◆ What is being asked
The material below contains a line with "Figure 6. Photograph" and a line with "Conclusions and out look". Copy exactly those two lines and all lines between them.

◆ Dataset excerpts
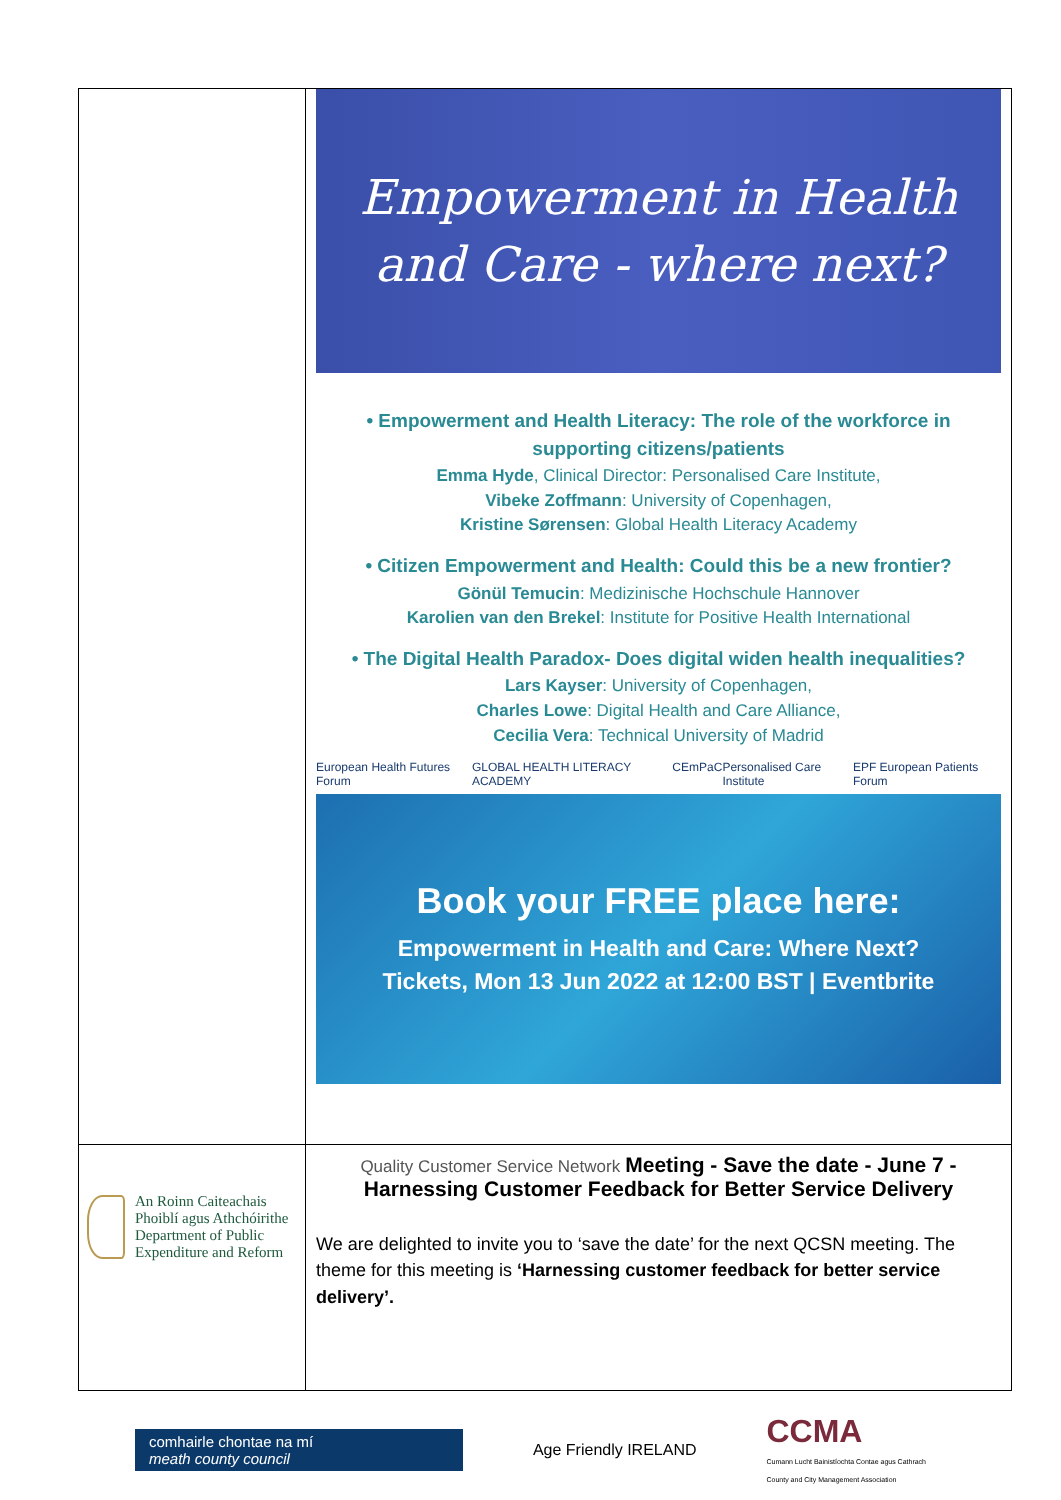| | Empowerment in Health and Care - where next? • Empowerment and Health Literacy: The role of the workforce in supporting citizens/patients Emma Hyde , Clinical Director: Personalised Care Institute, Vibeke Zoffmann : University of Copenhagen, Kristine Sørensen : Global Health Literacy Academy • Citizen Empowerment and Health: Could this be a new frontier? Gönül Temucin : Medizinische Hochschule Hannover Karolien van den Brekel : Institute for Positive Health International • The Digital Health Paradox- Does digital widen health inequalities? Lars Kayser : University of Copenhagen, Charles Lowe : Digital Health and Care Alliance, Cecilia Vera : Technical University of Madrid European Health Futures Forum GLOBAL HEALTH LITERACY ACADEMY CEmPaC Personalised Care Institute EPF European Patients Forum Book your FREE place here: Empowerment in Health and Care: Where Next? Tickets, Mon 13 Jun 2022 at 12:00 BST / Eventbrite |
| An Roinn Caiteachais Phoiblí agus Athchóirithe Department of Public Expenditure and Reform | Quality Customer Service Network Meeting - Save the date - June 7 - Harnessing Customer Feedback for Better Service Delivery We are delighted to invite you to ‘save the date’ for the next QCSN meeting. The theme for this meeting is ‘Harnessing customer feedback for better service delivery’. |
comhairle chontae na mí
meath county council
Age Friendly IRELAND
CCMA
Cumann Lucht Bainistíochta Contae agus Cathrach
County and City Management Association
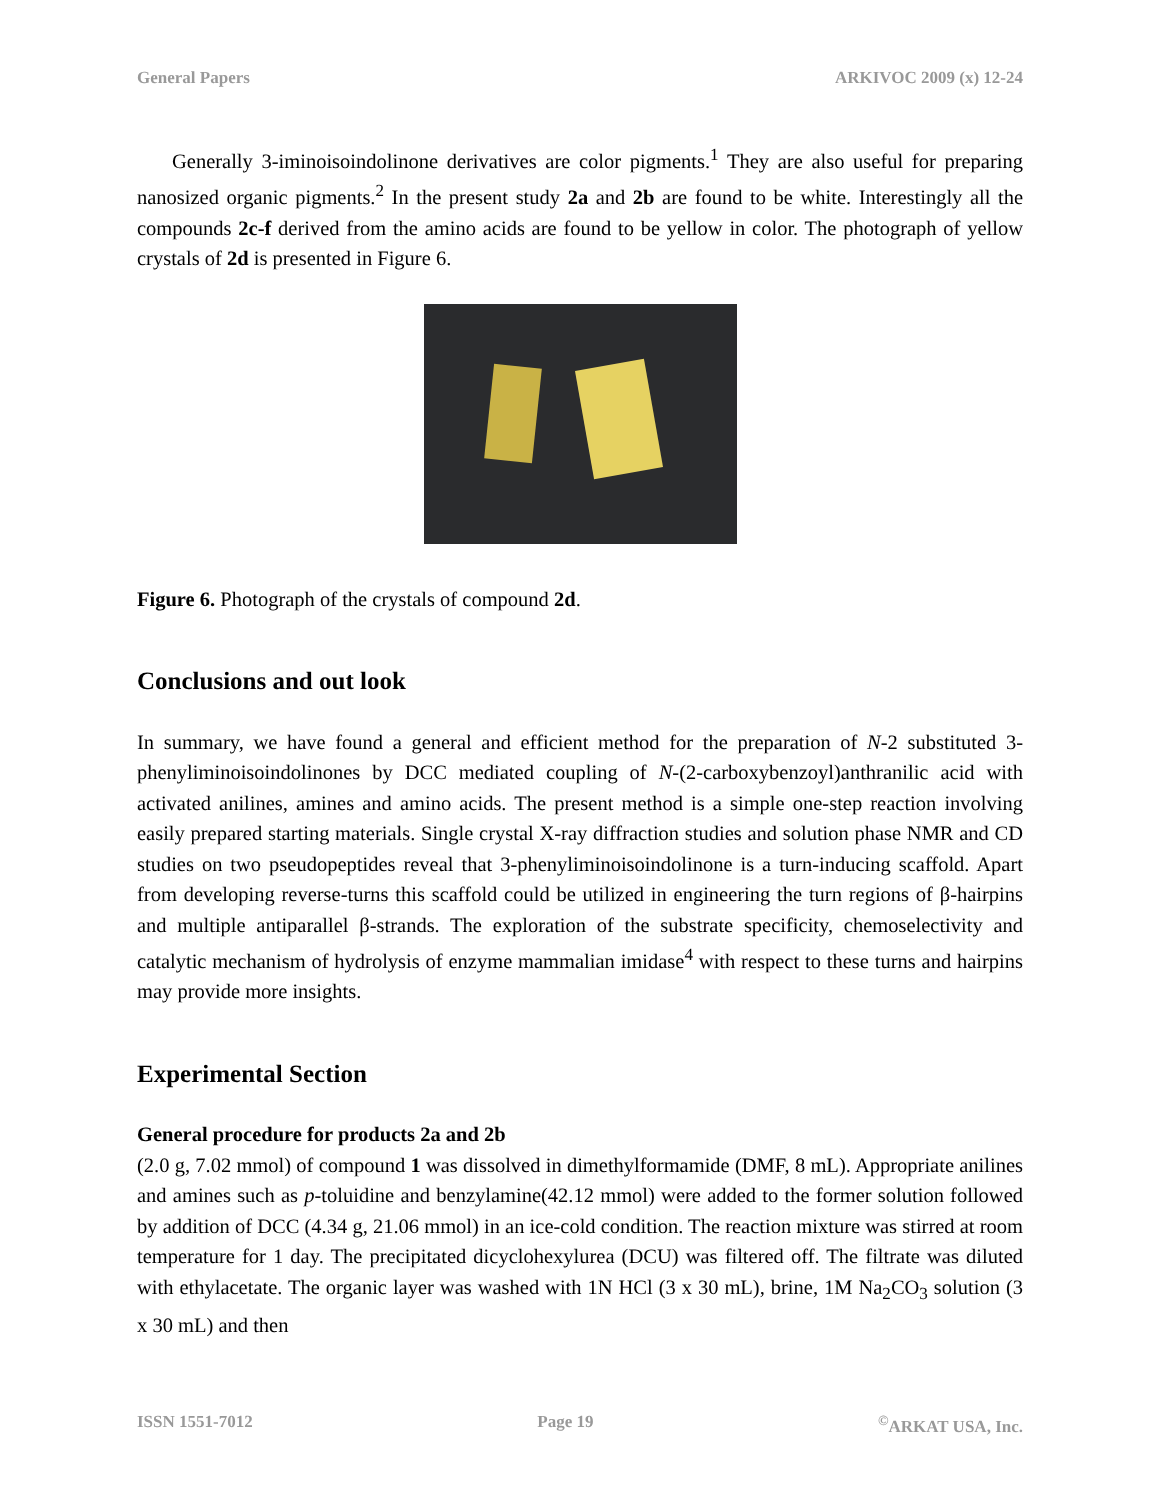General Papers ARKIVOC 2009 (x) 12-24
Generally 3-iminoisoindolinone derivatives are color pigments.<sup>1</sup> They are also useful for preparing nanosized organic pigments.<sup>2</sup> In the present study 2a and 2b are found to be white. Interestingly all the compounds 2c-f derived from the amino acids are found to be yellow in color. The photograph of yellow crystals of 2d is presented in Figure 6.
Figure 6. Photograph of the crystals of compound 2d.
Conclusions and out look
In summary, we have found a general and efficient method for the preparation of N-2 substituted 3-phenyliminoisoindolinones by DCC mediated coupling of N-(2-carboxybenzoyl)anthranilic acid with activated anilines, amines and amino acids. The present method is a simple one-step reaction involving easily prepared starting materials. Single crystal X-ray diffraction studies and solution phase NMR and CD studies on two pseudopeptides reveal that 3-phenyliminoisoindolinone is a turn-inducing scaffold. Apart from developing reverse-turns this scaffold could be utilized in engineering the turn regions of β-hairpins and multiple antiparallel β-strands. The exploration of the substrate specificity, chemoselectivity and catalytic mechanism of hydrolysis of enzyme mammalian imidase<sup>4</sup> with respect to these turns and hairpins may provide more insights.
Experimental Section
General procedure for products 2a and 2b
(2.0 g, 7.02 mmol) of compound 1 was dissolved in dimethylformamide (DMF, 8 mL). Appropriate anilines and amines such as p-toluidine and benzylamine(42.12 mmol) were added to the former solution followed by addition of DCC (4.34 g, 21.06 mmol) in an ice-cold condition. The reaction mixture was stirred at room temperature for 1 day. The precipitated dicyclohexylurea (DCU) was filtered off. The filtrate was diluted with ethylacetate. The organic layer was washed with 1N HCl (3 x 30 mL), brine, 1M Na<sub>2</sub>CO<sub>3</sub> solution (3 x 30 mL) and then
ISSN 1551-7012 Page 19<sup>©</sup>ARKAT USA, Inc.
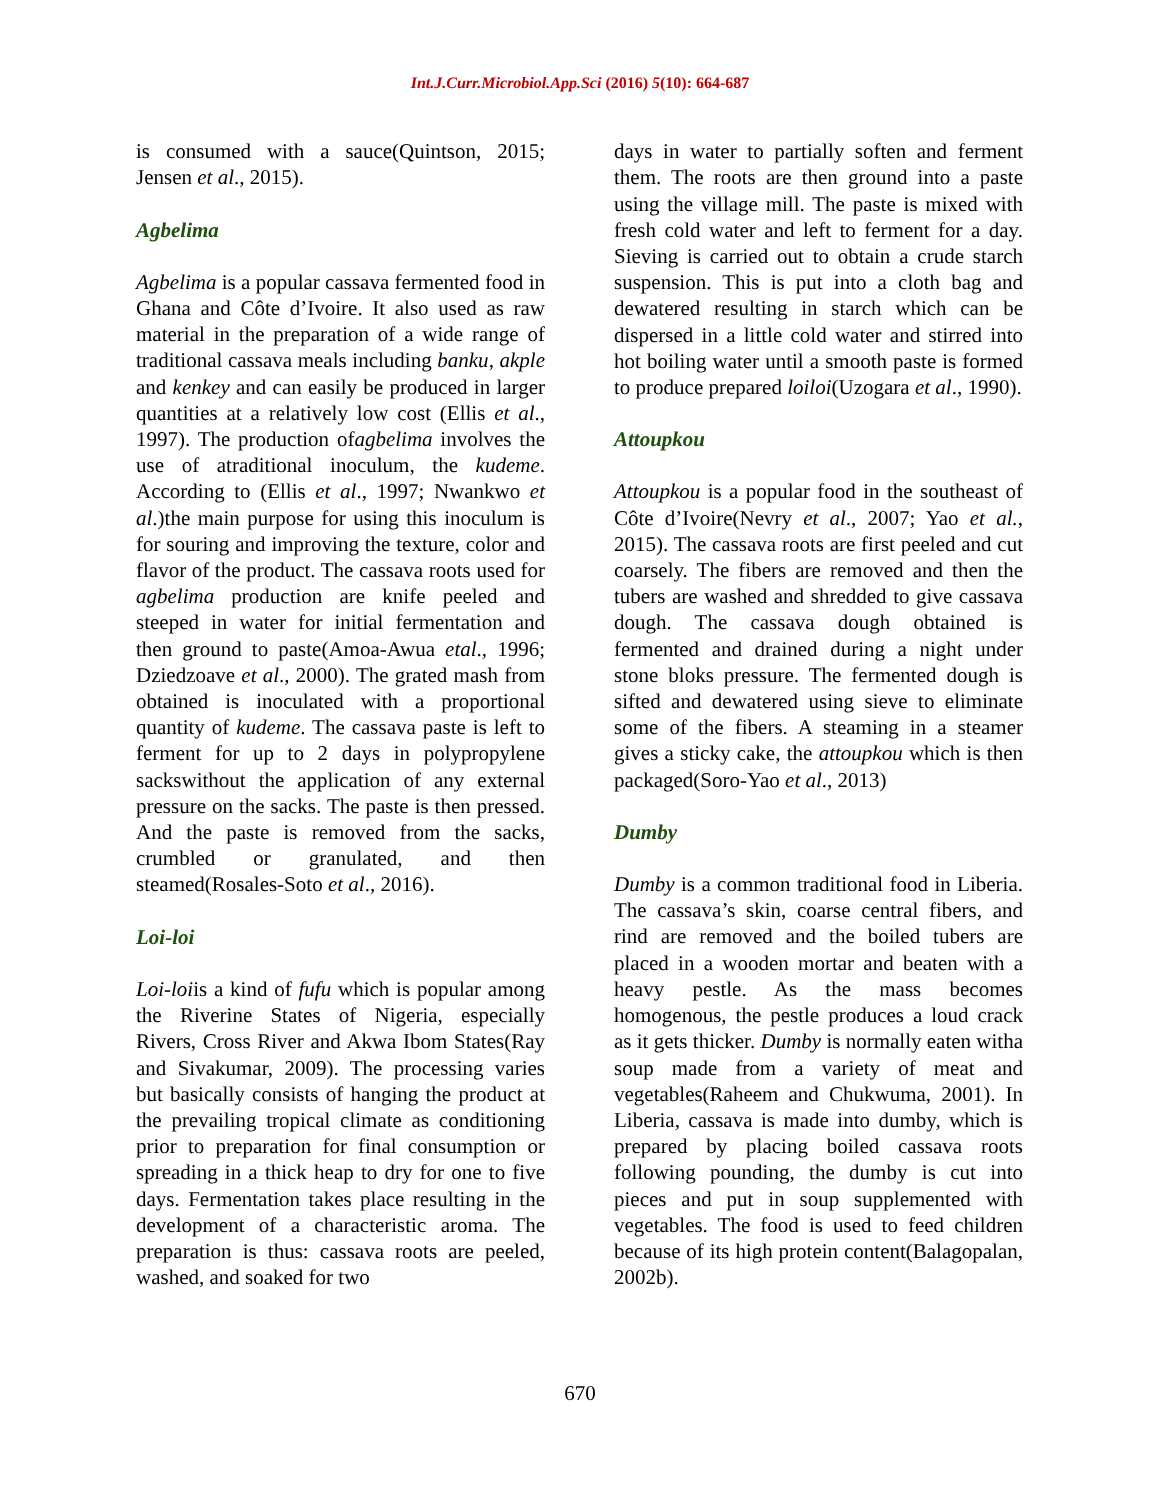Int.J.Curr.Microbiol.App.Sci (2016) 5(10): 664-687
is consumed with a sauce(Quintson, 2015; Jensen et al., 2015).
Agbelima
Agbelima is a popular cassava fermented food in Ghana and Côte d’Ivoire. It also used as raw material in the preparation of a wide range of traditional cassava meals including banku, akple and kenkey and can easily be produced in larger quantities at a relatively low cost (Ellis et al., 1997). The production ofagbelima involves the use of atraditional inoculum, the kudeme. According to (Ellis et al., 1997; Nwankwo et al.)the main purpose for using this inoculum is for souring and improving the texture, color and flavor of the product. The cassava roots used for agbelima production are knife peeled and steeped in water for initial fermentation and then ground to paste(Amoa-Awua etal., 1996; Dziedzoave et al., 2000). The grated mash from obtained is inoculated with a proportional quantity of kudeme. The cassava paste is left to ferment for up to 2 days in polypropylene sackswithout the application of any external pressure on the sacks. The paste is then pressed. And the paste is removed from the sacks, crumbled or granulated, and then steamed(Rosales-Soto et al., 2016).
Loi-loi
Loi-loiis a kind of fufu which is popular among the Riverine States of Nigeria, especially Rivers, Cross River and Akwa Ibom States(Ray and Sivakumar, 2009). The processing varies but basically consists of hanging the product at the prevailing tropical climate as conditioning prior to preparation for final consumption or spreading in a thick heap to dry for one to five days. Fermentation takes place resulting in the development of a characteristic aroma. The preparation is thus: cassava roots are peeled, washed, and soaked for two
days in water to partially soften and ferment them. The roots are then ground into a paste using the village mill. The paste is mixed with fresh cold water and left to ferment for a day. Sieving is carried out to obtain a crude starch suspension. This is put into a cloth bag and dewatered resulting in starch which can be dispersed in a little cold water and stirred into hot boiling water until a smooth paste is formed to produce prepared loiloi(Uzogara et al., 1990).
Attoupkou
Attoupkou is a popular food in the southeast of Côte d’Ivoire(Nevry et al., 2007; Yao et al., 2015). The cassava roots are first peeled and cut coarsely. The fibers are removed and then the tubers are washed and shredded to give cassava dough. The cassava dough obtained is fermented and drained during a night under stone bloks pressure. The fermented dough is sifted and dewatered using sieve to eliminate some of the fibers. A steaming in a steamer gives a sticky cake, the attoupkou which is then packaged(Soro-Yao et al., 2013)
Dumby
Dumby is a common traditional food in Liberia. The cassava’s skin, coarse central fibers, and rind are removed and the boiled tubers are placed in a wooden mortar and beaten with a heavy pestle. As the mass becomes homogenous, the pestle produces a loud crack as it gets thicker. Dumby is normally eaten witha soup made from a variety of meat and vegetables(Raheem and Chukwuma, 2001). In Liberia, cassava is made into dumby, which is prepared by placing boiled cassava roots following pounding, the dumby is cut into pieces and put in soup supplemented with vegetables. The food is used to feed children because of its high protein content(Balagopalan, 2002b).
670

◆ Completed task
Figure 6. Photograph of the crystals of compound 2d.
Conclusions and out look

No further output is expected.